Si usted visita Nápoles –habituado como está a convivir con la saña contra el pasado que despliega incansable la autotitulada izquierda española– tal vez se sorprenda al contemplar el enorme letrero que en el edificio central de Correos proclama haberse construido en 1936, "XIV aniversario de la Era Fascista". Y sin salir de la misma ciudad, también tendrá a su alcance la gran lápida conmemorativa que en la Porta Alba nos recuerda que aquello se levantó en tiempos de Felipe IV (nuestro Felipe IV, aclaro para víctimas de la LOGSE) por orden del virrey don Antonio Álvarez de Toledo en 1625, porque en Nápoles y todo el sur de Italia hubo un virrey español durante mucho tiempo. A nadie se le ocurrió arrancarla y si se le ocurrió tuvo escaso éxito. Por Italia, Alemania, norte de África hay vestigios similares.

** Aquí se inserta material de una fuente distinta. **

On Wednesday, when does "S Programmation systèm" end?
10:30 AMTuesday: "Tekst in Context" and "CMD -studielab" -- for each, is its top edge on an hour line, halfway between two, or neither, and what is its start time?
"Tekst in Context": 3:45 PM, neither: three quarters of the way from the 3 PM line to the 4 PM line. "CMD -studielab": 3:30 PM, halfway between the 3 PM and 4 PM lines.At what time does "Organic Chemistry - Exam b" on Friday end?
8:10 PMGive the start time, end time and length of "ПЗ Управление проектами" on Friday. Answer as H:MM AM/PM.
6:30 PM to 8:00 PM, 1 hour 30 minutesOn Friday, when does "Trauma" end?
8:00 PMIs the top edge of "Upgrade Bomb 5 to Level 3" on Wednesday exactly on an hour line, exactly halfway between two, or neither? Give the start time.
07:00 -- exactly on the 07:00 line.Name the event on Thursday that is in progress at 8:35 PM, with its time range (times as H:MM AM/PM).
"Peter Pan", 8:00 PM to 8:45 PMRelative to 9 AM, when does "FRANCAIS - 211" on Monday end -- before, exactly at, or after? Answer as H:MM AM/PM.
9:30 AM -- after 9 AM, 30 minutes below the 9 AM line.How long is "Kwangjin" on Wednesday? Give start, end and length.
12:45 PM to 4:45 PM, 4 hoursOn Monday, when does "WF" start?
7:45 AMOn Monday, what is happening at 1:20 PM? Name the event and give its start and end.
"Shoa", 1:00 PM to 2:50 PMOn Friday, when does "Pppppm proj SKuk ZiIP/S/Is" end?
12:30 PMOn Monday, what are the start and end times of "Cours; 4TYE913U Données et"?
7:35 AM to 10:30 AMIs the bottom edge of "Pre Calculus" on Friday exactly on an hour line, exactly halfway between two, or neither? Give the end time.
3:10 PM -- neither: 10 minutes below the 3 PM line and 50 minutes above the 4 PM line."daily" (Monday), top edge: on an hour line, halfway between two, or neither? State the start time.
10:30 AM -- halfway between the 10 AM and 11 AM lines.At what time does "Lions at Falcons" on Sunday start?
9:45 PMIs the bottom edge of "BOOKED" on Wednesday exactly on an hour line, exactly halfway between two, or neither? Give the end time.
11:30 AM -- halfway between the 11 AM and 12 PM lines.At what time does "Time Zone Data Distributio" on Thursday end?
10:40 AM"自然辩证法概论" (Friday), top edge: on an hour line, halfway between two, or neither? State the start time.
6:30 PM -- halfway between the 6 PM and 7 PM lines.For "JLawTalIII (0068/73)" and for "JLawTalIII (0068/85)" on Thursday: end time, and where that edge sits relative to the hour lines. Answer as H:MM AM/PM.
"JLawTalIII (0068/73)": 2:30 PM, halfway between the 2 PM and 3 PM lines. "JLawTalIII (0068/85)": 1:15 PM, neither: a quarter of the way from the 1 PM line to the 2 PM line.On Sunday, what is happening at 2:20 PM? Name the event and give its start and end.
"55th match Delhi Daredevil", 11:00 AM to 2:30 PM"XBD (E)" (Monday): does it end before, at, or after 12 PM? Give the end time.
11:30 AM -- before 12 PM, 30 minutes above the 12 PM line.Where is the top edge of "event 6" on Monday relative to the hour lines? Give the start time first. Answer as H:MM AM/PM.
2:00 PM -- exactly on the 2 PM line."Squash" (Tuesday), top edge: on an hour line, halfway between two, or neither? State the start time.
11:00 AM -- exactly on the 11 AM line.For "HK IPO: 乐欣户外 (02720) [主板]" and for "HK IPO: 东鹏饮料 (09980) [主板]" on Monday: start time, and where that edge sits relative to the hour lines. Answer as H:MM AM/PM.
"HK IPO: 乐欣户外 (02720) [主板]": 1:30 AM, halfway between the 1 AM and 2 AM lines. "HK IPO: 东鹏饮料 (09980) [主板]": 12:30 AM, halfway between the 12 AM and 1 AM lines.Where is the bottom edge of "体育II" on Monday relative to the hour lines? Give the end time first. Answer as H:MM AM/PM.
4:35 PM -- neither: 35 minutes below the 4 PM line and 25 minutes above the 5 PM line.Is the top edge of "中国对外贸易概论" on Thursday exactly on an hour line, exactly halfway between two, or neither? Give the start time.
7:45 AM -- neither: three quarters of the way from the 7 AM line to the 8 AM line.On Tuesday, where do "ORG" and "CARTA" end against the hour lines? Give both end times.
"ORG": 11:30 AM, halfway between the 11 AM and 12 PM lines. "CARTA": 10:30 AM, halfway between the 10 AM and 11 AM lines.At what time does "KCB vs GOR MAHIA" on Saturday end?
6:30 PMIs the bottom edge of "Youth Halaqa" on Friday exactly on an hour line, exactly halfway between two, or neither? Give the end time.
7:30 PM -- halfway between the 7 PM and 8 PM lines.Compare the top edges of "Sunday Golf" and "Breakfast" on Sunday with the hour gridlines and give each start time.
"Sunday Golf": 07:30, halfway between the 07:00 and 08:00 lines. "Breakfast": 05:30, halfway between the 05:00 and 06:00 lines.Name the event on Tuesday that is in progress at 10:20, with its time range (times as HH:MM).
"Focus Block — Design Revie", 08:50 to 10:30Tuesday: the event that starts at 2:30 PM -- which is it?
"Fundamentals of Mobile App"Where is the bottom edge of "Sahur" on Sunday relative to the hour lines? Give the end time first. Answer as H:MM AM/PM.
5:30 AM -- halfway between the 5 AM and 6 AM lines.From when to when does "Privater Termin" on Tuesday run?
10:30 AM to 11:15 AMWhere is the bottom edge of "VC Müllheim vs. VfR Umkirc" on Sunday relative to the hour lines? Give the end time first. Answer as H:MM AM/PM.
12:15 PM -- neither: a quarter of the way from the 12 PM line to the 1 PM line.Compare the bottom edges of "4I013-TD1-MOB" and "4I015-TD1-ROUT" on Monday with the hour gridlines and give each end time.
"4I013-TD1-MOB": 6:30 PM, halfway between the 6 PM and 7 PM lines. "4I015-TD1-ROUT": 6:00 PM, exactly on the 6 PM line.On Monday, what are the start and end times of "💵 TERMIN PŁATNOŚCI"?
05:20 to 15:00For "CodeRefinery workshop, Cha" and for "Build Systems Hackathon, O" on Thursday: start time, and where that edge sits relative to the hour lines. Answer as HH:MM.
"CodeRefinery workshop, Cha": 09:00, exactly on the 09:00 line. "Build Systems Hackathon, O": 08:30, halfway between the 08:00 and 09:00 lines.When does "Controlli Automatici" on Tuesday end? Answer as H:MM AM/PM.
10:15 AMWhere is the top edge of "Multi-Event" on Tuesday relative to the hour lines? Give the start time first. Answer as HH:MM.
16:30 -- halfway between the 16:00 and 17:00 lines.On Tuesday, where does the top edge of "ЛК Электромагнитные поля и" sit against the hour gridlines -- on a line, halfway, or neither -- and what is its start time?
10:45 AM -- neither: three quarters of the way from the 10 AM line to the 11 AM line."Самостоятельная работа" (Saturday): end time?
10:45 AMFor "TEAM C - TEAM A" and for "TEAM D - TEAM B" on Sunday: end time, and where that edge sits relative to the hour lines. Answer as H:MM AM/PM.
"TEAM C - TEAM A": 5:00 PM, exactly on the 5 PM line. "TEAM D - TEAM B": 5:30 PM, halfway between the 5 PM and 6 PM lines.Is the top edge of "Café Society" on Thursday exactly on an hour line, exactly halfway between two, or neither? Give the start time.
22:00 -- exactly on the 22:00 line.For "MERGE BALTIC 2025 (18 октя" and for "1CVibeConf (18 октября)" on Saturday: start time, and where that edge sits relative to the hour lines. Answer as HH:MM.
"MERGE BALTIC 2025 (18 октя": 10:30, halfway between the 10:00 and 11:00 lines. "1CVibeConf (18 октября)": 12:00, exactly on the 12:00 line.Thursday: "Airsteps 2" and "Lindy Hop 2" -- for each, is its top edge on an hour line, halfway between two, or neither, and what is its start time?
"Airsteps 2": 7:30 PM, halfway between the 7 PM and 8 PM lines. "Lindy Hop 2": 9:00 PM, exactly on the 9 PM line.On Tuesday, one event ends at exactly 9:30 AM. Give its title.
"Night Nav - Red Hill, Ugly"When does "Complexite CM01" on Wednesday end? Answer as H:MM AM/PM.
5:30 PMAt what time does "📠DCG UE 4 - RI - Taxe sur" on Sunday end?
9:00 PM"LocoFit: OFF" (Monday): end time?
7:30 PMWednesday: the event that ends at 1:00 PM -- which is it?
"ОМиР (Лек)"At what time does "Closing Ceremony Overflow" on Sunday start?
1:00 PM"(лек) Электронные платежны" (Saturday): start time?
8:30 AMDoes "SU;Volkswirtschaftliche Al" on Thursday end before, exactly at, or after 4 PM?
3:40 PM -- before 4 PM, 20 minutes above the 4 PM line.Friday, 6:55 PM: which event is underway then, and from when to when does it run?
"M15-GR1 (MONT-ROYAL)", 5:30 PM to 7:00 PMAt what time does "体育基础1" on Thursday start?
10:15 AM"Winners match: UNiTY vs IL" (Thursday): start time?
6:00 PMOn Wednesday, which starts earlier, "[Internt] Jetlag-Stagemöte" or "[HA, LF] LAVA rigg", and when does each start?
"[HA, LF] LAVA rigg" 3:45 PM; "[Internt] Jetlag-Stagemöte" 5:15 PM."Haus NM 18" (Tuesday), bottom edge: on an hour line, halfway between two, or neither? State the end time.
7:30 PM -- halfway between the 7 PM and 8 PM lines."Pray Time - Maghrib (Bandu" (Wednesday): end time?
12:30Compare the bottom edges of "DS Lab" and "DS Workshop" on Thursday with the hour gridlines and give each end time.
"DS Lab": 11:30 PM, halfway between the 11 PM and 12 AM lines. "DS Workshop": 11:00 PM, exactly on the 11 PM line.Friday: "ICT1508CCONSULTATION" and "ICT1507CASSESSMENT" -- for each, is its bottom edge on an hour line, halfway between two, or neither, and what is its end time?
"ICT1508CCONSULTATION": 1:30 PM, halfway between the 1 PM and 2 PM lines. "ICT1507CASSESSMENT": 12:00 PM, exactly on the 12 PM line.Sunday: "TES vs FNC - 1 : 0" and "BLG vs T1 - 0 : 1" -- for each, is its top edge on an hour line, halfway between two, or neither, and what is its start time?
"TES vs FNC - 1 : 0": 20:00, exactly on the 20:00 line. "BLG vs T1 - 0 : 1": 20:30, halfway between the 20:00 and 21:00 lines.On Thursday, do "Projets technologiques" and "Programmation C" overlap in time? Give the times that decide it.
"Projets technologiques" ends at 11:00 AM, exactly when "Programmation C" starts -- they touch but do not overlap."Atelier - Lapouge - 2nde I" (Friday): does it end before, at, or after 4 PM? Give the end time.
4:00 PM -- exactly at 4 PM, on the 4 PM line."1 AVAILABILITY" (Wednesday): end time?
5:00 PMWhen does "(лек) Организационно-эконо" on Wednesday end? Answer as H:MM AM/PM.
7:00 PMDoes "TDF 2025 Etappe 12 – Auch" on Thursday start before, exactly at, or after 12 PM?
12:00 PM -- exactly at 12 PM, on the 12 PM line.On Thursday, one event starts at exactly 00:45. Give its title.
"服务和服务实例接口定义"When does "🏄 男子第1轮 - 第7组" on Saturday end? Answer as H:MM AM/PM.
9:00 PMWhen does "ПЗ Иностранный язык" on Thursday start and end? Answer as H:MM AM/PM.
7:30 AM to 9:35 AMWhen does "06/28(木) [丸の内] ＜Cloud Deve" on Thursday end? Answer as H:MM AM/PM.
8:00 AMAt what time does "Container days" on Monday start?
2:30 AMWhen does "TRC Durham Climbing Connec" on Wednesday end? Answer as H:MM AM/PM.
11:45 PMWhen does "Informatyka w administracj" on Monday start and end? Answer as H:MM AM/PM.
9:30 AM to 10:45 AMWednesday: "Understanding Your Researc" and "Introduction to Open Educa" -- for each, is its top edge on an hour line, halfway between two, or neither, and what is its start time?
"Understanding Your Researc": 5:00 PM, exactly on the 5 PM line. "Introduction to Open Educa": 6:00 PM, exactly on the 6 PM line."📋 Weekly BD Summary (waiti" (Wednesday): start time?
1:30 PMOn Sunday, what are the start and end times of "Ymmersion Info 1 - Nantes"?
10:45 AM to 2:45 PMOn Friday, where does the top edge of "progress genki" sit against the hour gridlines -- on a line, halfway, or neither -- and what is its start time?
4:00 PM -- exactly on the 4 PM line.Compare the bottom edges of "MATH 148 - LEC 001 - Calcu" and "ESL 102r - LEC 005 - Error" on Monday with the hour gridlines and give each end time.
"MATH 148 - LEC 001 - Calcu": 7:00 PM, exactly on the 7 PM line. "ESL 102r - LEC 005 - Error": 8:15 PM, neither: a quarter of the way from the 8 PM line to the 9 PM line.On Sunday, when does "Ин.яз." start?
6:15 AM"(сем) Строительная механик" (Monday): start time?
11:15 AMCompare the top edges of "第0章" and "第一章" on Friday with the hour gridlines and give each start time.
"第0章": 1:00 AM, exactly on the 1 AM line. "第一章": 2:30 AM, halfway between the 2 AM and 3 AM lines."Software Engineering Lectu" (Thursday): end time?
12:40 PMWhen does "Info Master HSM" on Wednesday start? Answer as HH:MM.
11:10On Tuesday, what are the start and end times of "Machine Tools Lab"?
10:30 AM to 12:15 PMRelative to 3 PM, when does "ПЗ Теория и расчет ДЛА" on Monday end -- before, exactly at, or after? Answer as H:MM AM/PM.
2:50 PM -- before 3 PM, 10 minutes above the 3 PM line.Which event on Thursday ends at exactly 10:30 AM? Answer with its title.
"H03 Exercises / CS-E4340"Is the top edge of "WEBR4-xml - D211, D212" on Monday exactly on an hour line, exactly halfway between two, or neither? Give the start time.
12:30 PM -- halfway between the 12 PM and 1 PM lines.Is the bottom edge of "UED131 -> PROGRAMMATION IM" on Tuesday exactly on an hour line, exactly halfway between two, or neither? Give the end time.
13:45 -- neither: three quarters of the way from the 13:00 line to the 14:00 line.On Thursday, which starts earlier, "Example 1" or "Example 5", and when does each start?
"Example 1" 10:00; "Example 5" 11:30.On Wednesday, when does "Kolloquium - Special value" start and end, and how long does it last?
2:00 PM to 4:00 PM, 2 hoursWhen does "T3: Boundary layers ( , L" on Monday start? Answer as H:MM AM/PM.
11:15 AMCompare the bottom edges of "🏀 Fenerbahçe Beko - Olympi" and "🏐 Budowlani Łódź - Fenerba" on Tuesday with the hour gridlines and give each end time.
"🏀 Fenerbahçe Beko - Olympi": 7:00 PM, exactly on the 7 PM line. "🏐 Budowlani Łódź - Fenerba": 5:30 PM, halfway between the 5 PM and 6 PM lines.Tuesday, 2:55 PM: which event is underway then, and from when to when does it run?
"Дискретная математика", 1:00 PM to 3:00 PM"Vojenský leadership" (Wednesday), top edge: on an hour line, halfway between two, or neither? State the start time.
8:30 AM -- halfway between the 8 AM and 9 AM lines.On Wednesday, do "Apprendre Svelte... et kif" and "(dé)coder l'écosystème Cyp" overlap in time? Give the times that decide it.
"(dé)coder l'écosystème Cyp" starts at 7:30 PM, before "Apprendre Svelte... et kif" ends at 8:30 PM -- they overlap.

En la fortaleza española de Orán campean las Armas de España en el escudo que sobrevuela en la entrada, por toda América –como es natural– innumerables testimonios pétreos nos acercan un tiempo de conquistadores, pobladores y fundadores de ciudades, a pesar de la vena local hispánica, destructiva y cateta, que nunca falta, y dispuesta a borrar el pasado arrasando monumentos. Pero hasta en México, bien cerquita del Zócalo, se alza El Caballito (Carlos IV, en efigie ecuestre, la última imagen que un servidor adjudicaría a tal personaje) y en La Habana, nada menos que en la Plaza de Armas, se levanta algo tan exótico como una estatua ¡de Fernando VII!, por cierto reubicada hace escasos años, dentro de los enjuagues político-económico-culturales de Eusebio Leal, Historiador de la Ciudad. Y así mundo adelante.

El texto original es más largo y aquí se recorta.